Multifarious Point Relied On
Before addressing Pearson’s claims on appeal, we note that his second point relied on contains multifarious claims of error and, accordingly, violates Rule 84.04. Wennihan v. Wennihan, 452 S.W.3d 728, 728 (Mo. App. W.D. 2015). “A point relied on should contain only one issue, and parties should not group multiple contentions about different issues together into one point relied on.” Id. (internal quotation omitted). A misapplication-of-the-law challenge and an against-the-weight-of-the-evidence challenge “are distinct claims. They must appear in separate points relied on in the appellant’s brief to be preserved for appellate review.” Ivie, 439 S.W.3d at 199 n.11 (citations omitted). However, “[b]ecause we are able to discern the claims being made and the defective nature of the point relied on does not impede our disposition of the case on the merits, we will exercise our discretion to attempt to resolve the issues on the merits.” Wennihan, 452 S.W.3d at 728 (internal quotation omitted). “We will separate [Pearson’s] contentions, as best we can discern them, and respond to each one individually.” Id. (internal quotation omitted). Although we will gratuitously address the merits of Pearson’s claims, “[a]ppellate counsel should take caution to follow Rule 84.04(d).” Ivie, 439 S.W.3d at 199 n.11.
Point I
Pearson contends that the trial court misapplied the law of insolvency by considering factors other than AVO’s debts and assets. Pearson’s challenge to the trial court’s judgment rests on his contention that under section 428.029.1,5 AVO’s 2010 transfer of assets was fraudulent because AVO became insolvent as a result of the transfer. Section 428.029.1 provides that:
A transfer made or obligation incurred by a debtor is fraudulent as to a.creditor whose claim arose before the transfer was made or the obligation was incurred if the debtor made the transfer or incurred the obligation without receiving a reasonably equivalent value in exchange for the transfer or obligation and the debtor was insolvent at that time or the debtor became insolvent as a result of the transfer or obligation.

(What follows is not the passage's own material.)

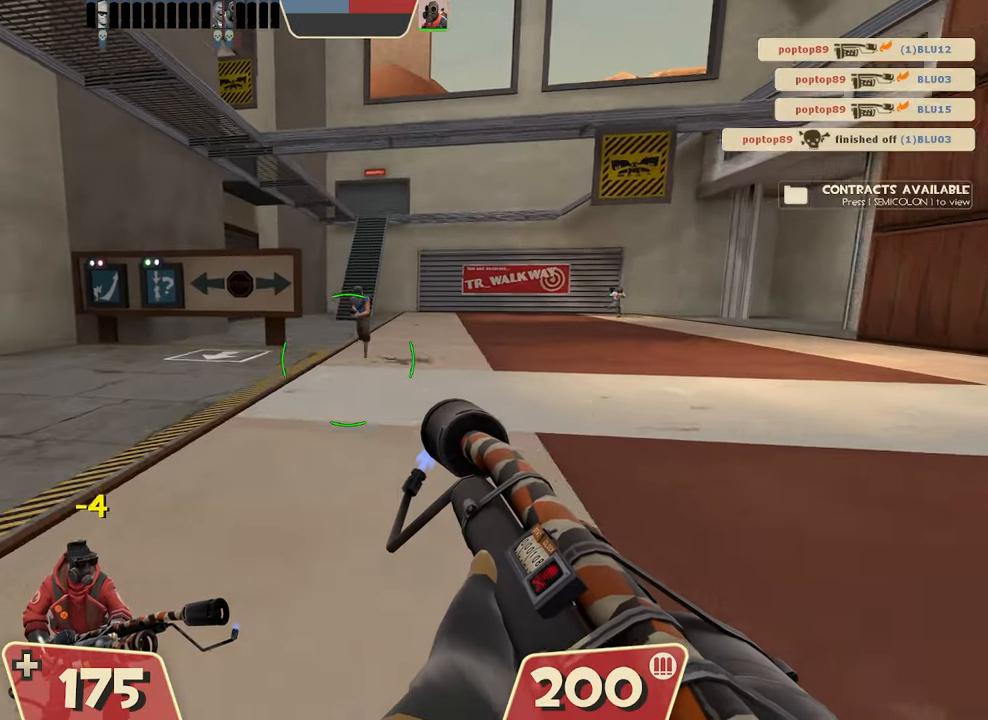
{"buttons": ["R2"], "left_stick": "down-right", "events": [[133, "R2", "down"], [484, "left_stick", "down-right"]]}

The transfer at issue occurred on May 26, 2010, when Hough, on behalf of AVO, executed and filed a general warranty deed, which transferred the Property to Sun-dance. AVO concedes that Pearson’s claim arose before the transfer (though, as the trial court noted, Pearson’s claim actually existed before the Property was even acquired in the first place by AVO)6 and that *504the transfer was made without receiving a reasonably equivalent exchange. What AVO disputed, however, was whether AVO was insolvent at the time of the transfer or became insolvent as a result of the transfer.

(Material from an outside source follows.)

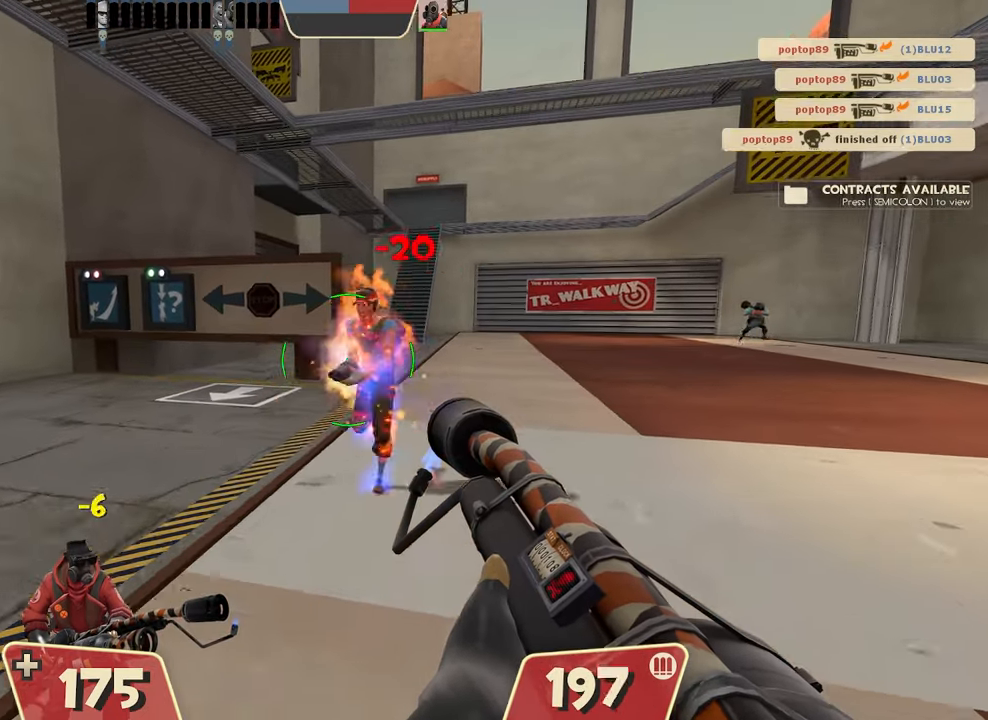
{"buttons": [], "left_stick": "down-right", "events": [[151, "R2", "up"]]}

The trial court found that the transfer was- not fraudulent under section 428.029 because Pearson failed to prove AVO became insolvent as a result of the transfer. “A debtor is insolvent if the sum of the debtor’s debts is greater than all of the debtor’s assets at a fair valuation.” § 428.014.1. Additionally, “[a] debtor who is generally not paying his debts as they become due is presumed to be insolvent.” § 428.014.2. A “debt” is “liability on a claim.” § 428.009(5). A “claim” is “a right to payment, whether or not the right is reduced to judgment, liquidated, unliqui-dated, fixed, contingent, matured, unma-tured, disputed, undisputed, legal, equitable, secured, or unsecured.” § 428.009(3).
Pearson argues that, as a matter of law, AVO was insolvent after the May 26, 2010 transfer because immediately after the transfer, AVO had debts of at least $165,000 (the $40,000 lawsuit filed by Pearson plus a $125,000 claim by Mike Need-ham and Needham Development Group, LLC) and assets with a fair valuation of only $80,000 to $90,000.
In his argument, Pearson posits that the trial court should only have considered AVO’s cash on hand after the transfer of the Property to Sundance. What Pearson ignores is that AVO continued to be awarded government contracts and, hence, continued to develop accounts receivable with the federal government in excess of. $169,000. With regard to the valuation of a business, “existing contracts are akin to an account receivable or a contractual obligation owed to the ... company representing the value of work in progress.” Binder v. Thorne-Binder, 186 S.W.3d 864, 869 (Mo. App. W.D. 2006). The value of these contracts are includable in an itemization of company assets and are eligible to be valued as other company assets. Id. In addition, Hough testified that he never considered AVO to be insolvent, and “every individual I had a contract with and an agreement with was paid.” Indeed, for years after the conveyance of the Property to Sundance, AVO was a going concern—generating revenues and paying expenses.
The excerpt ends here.